▸ Recorded information

<<<<

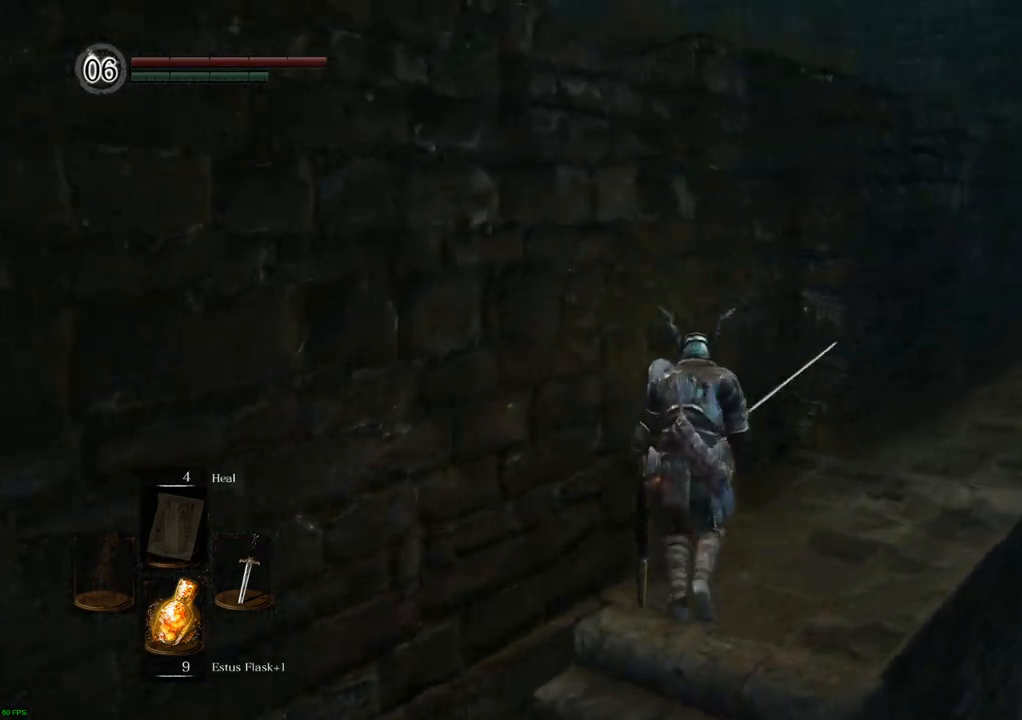
{"dt_ms": 500, "buttons": [], "left_stick": "up-right", "right_stick": "center"}
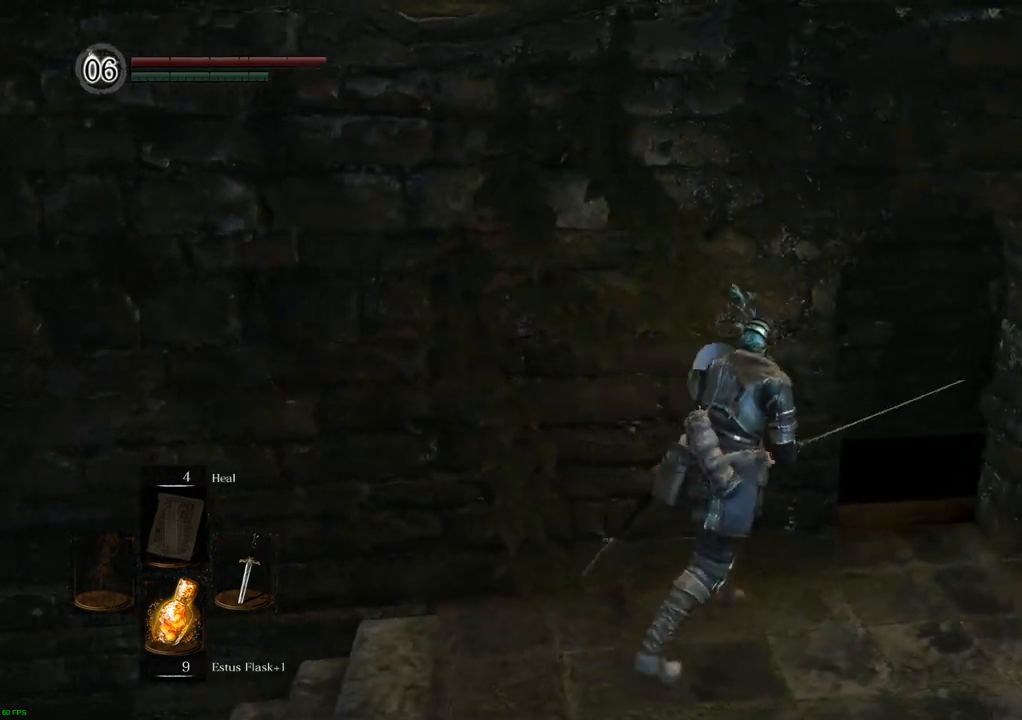
{"dt_ms": 500, "buttons": [], "left_stick": "up", "right_stick": "left", "events": [[317, "right_stick", "left"], [433, "left_stick", "up"]]}
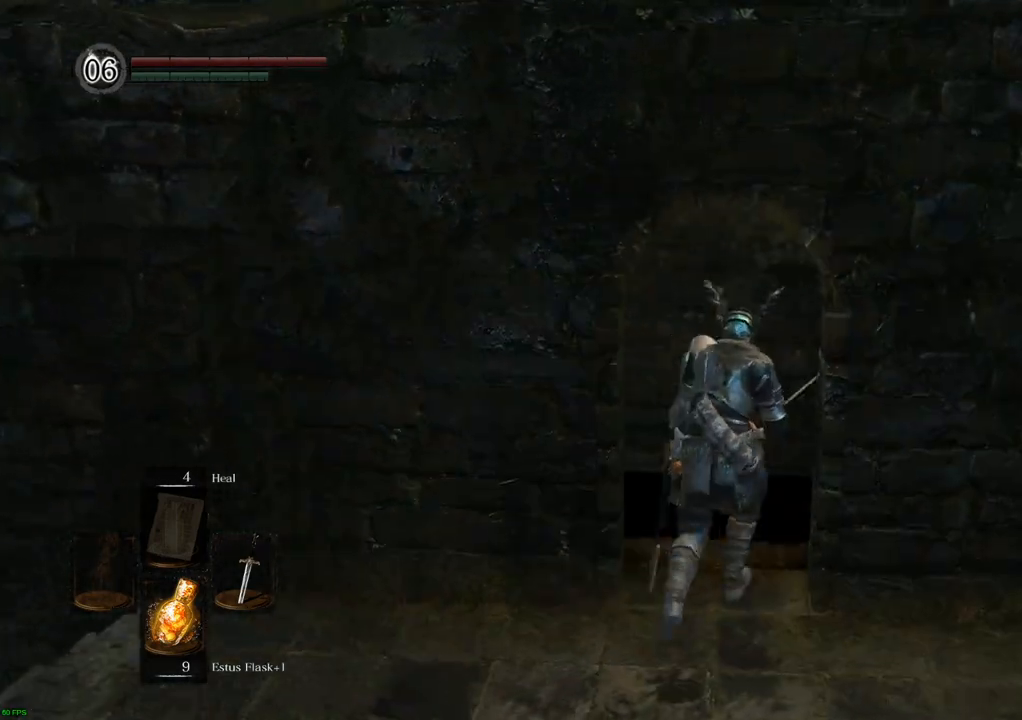
{"dt_ms": 500, "buttons": [], "left_stick": "up", "right_stick": "left", "events": []}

>>>>

Only lines with the string "events" belong in the answer; copy each of them from the listing.

{"dt_ms": 500, "buttons": [], "left_stick": "up", "right_stick": "left", "events": [[317, "right_stick", "left"], [433, "left_stick", "up"]]}
{"dt_ms": 500, "buttons": [], "left_stick": "up", "right_stick": "left", "events": []}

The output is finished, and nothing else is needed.